The sound of splitting
A few years ago, Greens leader Bob Brown was facing the Senate vote to sell off Telstra. He was opposed to the privatisation of the giant telco but, he said, he might change his mind if the then Howard government agreed in return to stop logging all old growth forests and end land clearing in Queensland.
When asked if he was placing a greater value on the environment than his party's commitment to public ownership, Brown said: "When you ask Australians in 50 years' time what the issue was that they wished politicians had dealt more effectively with, it will be the environment."
Brown never had to negotiate over Telstra because his plans were scuppered by a firm no vote by his party's national council. That was in 2002 when Brown was the only Green in the Senate. Now there are five Greens in the Senate who, along with the independent Nick Xenophon and Family First's Steve Fielding, hold the balance of power.
In a parallel universe they could have delivered the Government its emissions trading scheme. That was before Steve Fielding discovered he did not believe in man-made climate change and the Government discovered the deep fault line the issue had opened up in the Opposition.
Earlier this year Brown appeared to be willing to at least talk about some kind of deal.
Again, the end of old growth logging was named as the price.
But the Greens rapidly came to the conclusion that the scheme would not deliver enough environmental gains to justify the billions of dollars of compensation being offered to industry.
Neither would their membership have copped support for a scheme that did not have at least a chance of drastically reducing Australia's greenhouse gas emissions.
The Greens have consistently argued for a tougher scheme to deliver reductions of the kind that the science says is necessary to avoid dangerous climate change – 40 per cent by 2020 and 80 per cent by 2050.
Without a seat at the negotiating table their arguments have been made mostly to the Senate chamber while the schism within the Coalition has dominated the wider debate.
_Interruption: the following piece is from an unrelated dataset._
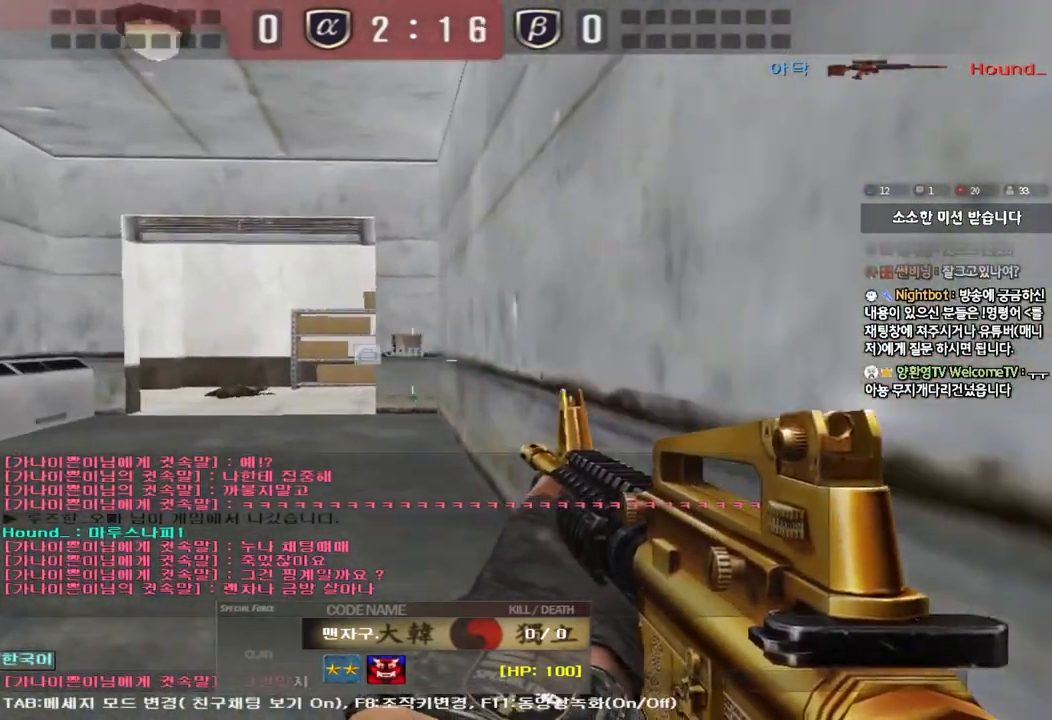
{"keys": [], "events": []}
The environment movement, as with the Coalition, has been split over whether to support the scheme. Some environment groups, such as Greenpeace, rubbished it from the start. Others, such as the Australian Conservation Foundation and the Climate Institute, were willing to stay at the table with the hope that a scheme they saw as deeply flawed could be made better. Both copped a mountain of flak for this position.
They were traitors, some Greens MPs and staffers said, and did not deserve to belong to the environment movement.
Last week the Australian Conservation Foundation walked away from the scheme, saying the billions of dollars offered to industry as compensation were offensive. For this the ACF earned a sniping press release from the Greens, welcoming it back to the environment movement. There have been few signs of graciousness anywhere in this debate.
The Climate Institute still takes the view that having a basic scheme in place is at least a step in the right direction. It is worried about the magnitude of compensation but it argues the framework is there for this and future governments to take bolder action.
How the Greens respond to the scheme in the coming years will be interesting. Will they continue to discount it as useless or begin to work to toughen it up? The latter option would allow them to re-enter the debate with a fresh perspective on how to tailor the scheme so it delivers better environmental outcomes.
This would take the debate in a new direction. So far, it has not been about the scheme's merits or otherwise – rather it has been on the likelihood of it happening.
As this was debated last week, The Daily Telegraph ran a page-one story warning consumers of the cost increases. The Government was a bit flummoxed. That information had been available for at least 18 months and was widely reported. But the story demonstrated just how little attention has been paid to the mechanics of the scheme and what it means for anyone who does not own a power station.
In some ways the debate about the scheme has only just begun.